9/11 Conspiracy Theorist Charlie Sheen Scripts Steamy Fanfic Encounter with President
Charlie Sheen makes $860,000 per episode of Two and a Half Men. Let that number roll around in your head for a bit as you consider the unusual story of "Twenty Minutes with the President," a fictitious fireside chat with President Obama -- conceived, written, story and based upon a theory championed by the sitcom star -- that has been loosed upon the Internet by radio host and 9/11 conspiracy theorist-in-arms (the politically correct term is Truther, or Cover-Up-Enabling-Challenged), Alex Jones.
Of course, were you to stumble haphazardly upon the transcript hosted on Jones' website, perhaps after a night of drinking too much and Googling a hazardous search-term cocktail of "Cheerleaders + Bush + Manly men, men, men," you'd be forgiven if you had assumed the conversation had actually taken place.

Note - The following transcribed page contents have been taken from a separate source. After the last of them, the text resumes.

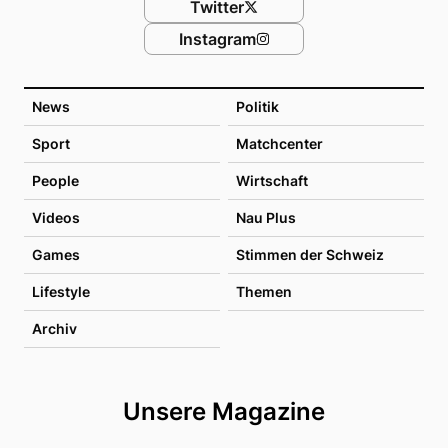
Twitter
Instagram
News
Politik
Sport
Matchcenter
People
Wirtschaft
Videos
Nau Plus
Games
Stimmen der Schweiz
Lifestyle
Themen
Archiv
Unsere Magazine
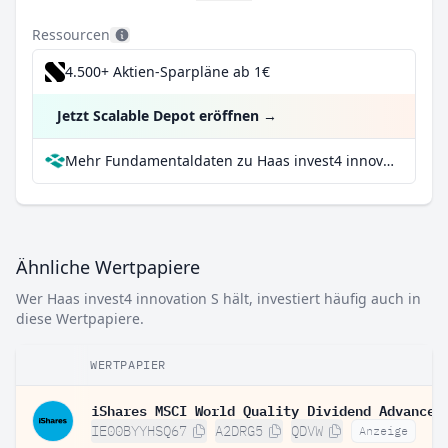
Ressourcen
4.500+ Aktien-Sparpläne ab 1€
Jetzt Scalable Depot eröffnen
→
Mehr Fundamentaldaten zu Haas invest4 innovation S bei Parqet
Ähnliche Wertpapiere
Wer Haas invest4 innovation S hält, investiert häufig auch in
diese Wertpapiere.
WERTPAPIER
IE00BYYHSQ67
A2DRG5
QDVW
Anzeige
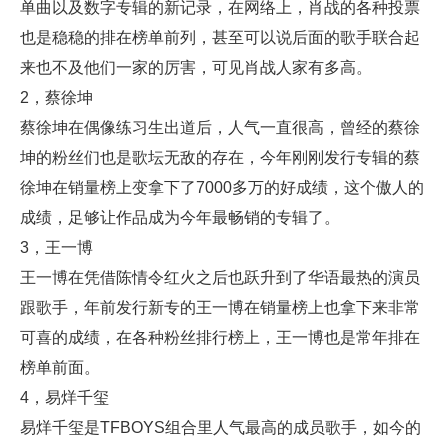
单曲以及数字专辑的新记录，在网络上，肖战的各种投票
也是稳稳的排在榜单前列，甚至可以说后面的歌手联合起
来也不及他们一家的厉害，可见肖战人家有多高。
2，蔡徐坤
蔡徐坤在偶像练习生出道后，人气一直很高，曾经的蔡徐
坤的粉丝们也是歌坛无敌的存在，今年刚刚发行专辑的蔡
徐坤在销量榜上变拿下了7000多万的好成绩，这个傲人的
成绩，足够让作品成为今年最畅销的专辑了。
3，王一博
王一博在凭借陈情令红火之后也跃升到了华语最热的演员
跟歌手，年前发行新专的王一博在销量榜上也拿下来非常
可喜的成绩，在各种粉丝排行榜上，王一博也是常年排在
榜单前面。
4，易烊千玺
易烊千玺是TFBOYS组合里人气最高的成员歌手，如今的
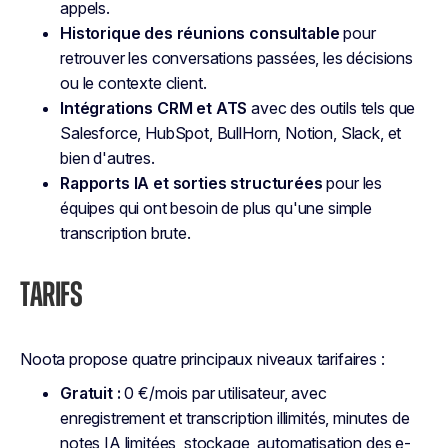
appels.
Historique des réunions consultable
pour
retrouver les conversations passées, les décisions
ou le contexte client.
Intégrations CRM et ATS
avec des outils tels que
Salesforce, HubSpot, BullHorn, Notion, Slack, et
bien d'autres.
Rapports IA et sorties structurées
pour les
équipes qui ont besoin de plus qu'une simple
transcription brute.
TARIFS
Noota propose quatre principaux niveaux tarifaires :
Gratuit :
0 €/mois par utilisateur, avec
enregistrement et transcription illimités, minutes de
notes IA limitées, stockage, automatisation des e-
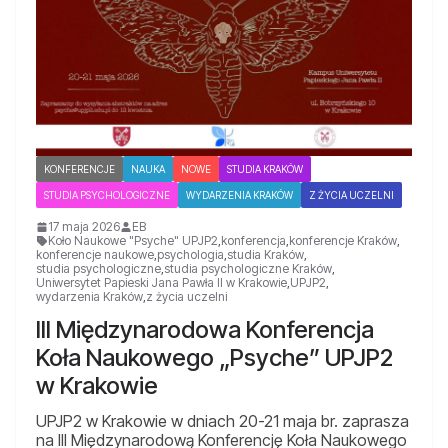
KONFERENCJE
NAUKA
NOWE
STUDIA KRAKÓW
STUDIA PSYCHOLOGICZNE
WYDARZENIA KRAKÓW
Z ŻYCIA UCZELNI
17 maja 2026
EB
Koło Naukowe "Psyche" UPJP2
,
konferencja
,
konferencje Kraków
,
konferencje naukowe
,
psychologia
,
studia Kraków
,
studia psychologiczne
,
studia psychologiczne Kraków
,
Uniwersytet Papieski Jana Pawła II w Krakowie
,
UPJP2
,
wydarzenia Kraków
,
z życia uczelni
III Międzynarodowa Konferencja
Koła Naukowego „Psyche” UPJP2
w Krakowie
UPJP2 w Krakowie w dniach 20-21 maja br. zaprasza
na III Międzynarodową Konferencję Koła Naukowego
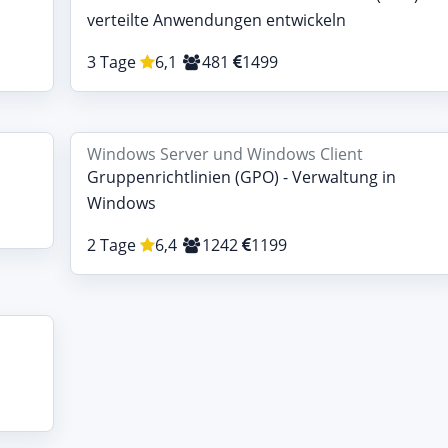
verteilte Anwendungen entwickeln
3 Tage
6,1
481
1499
Windows Server und Windows Client
Gruppenrichtlinien (GPO) - Verwaltung in
Windows
2 Tage
6,4
1242
1199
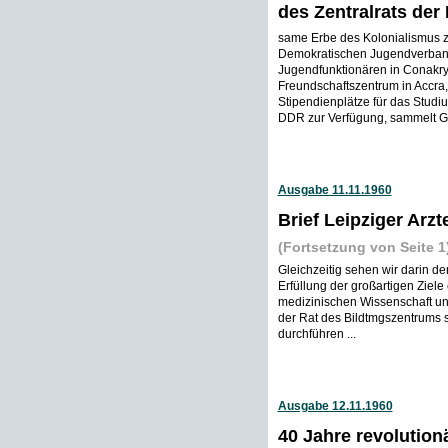
des Zentralrats der
same Erbe des Kolonialismus 
Demokratischen Jugendverband
Jugendfunktionären in Conakry,
Freundschaftszentrum in Accra,
Stipendienplätze für das Studi
DDR zur Verfügung, sammelt Ge
Ausgabe 11.11.1960
Brief Leipziger Arzt
(Fortsetzung von Seite 1
Gleichzeitig sehen wir darin den
Erfüllung der großartigen Ziele
medizinischen Wissenschaft un
der Rat des Bildtmgszentrums 
durchführen ...
Ausgabe 12.11.1960
40 Jahre revolutio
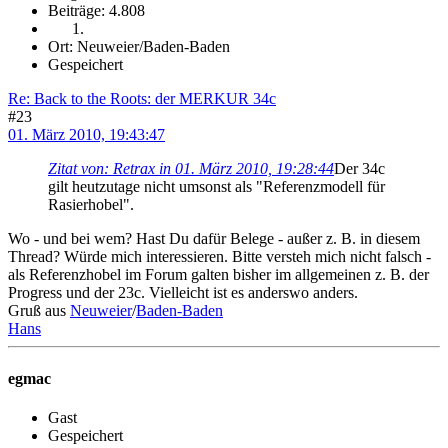
Beiträge: 4.808
Ort: Neuweier/Baden-Baden
Gespeichert
Re: Back to the Roots: der MERKUR 34c
#23
01. März 2010, 19:43:47
Zitat von: Retrax in 01. März 2010, 19:28:44
Der 34c
gilt heutzutage nicht umsonst als "Referenzmodell für
Rasierhobel".
Wo - und bei wem? Hast Du dafür Belege - außer z. B. in diesem
Thread? Würde mich interessieren. Bitte versteh mich nicht falsch -
als Referenzhobel im Forum galten bisher im allgemeinen z. B. der
Progress und der 23c. Vielleicht ist es anderswo anders.
Gruß aus
Neuweier
/
Baden-Baden
Hans
egmac
Gast
Gespeichert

Sheen chooses to preface it with this introduction:
I recently had the pleasure of sitting down with our 44th President of the United States of America, Barack Hussein Obama, while he was out promoting his health care reform initiative. I requested 30 minutes given the scope and detail of my inquiry; they said I could have 20. Twenty minutes, 1200 seconds, not a lot of time to question the President about one of the most important events in our nation's history. The following is a transcript of our remarkable discussion.
Sheen then produces what could well be the start of a bold new offshoot of the traditional fanfic -- the World Leader Comes Around to the Conspiracy Theory 99.9% of the Population Dismisses as Crackpot genre -- weaving in sexy guest appearances by Osama bin Laden, Dick Cheney, FBI translator Sibel Edmonds and The New Yorker reporter Seymour Hersh along the way. All the while, he shows a talent for capturing Obama's cool-headed and even-handed affability, as well as the President's endearing tendency to heap superlatives upon the stars of CBS' Monday night lineup. (When he says, "Big fan of the show, by the way," we were immediately reminded of the time he cornered Cobie Smulders at a D.C. press luncheon, his breath reeking of cheap Chardonnay as he gushed how she "held the delicate HIMYM chemistry in balance." Sadly, that encounter was all too real.)